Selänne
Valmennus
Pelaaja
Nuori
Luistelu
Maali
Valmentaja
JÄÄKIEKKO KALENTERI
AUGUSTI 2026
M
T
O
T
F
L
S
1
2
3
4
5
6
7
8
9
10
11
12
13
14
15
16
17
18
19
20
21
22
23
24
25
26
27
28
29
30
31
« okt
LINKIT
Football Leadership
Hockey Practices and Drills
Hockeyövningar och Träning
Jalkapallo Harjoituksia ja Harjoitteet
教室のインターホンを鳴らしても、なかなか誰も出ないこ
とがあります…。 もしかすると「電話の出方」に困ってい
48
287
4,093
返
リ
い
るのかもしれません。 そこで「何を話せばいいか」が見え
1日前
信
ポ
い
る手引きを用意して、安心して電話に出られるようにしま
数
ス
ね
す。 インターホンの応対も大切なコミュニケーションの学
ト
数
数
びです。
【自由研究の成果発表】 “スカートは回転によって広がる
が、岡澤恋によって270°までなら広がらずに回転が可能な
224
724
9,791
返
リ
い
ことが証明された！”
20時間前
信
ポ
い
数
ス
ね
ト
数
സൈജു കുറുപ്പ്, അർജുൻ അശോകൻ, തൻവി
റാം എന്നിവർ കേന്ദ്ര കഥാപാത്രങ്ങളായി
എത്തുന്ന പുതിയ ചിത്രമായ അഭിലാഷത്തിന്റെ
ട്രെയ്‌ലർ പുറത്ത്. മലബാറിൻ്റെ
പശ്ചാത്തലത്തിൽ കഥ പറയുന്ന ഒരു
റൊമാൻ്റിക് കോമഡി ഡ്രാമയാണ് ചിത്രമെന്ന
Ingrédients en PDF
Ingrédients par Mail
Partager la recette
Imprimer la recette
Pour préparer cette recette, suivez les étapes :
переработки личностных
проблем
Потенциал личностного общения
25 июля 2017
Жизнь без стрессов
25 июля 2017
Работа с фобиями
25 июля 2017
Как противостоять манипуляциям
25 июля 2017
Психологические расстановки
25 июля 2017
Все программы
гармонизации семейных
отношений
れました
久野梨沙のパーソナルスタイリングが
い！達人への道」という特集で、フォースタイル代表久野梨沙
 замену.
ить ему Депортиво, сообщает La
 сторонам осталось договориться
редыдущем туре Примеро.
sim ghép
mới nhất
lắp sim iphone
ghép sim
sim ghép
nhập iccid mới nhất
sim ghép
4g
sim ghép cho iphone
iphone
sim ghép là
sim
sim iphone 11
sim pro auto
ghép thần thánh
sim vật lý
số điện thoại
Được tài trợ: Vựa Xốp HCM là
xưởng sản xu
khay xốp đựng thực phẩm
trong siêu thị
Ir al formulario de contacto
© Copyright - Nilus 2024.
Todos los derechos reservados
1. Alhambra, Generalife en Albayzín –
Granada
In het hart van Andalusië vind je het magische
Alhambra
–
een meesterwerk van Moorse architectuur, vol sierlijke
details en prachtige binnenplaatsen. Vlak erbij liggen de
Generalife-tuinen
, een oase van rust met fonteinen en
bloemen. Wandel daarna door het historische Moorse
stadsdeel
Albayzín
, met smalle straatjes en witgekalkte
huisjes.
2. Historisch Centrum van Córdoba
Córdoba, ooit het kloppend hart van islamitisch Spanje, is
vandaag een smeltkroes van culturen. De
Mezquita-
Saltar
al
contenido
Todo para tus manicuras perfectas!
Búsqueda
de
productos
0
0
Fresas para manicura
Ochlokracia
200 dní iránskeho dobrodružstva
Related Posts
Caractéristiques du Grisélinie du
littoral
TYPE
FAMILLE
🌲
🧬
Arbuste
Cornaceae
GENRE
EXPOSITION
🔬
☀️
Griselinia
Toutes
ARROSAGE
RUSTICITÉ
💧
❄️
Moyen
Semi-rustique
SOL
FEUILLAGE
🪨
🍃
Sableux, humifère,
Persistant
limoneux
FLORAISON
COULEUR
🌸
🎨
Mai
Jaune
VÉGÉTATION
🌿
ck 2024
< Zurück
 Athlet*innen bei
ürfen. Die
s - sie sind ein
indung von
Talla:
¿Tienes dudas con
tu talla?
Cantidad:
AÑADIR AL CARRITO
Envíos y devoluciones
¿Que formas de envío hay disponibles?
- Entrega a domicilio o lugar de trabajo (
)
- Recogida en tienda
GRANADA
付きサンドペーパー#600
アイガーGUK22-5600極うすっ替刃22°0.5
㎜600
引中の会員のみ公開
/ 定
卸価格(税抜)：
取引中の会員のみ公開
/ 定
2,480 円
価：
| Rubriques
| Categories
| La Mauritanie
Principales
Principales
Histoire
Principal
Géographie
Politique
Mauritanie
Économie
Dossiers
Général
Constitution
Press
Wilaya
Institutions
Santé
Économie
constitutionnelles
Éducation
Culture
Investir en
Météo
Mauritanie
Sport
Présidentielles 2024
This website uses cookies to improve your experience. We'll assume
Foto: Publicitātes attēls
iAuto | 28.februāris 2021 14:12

· · · ·

Task requirements ▸
What lines in the records contain the word "ghép"? Return each one.

Result for this task ▸
sim ghép
ghép sim
sim ghép
sim ghép
sim ghép cho iphone
sim ghép là
ghép thần thánh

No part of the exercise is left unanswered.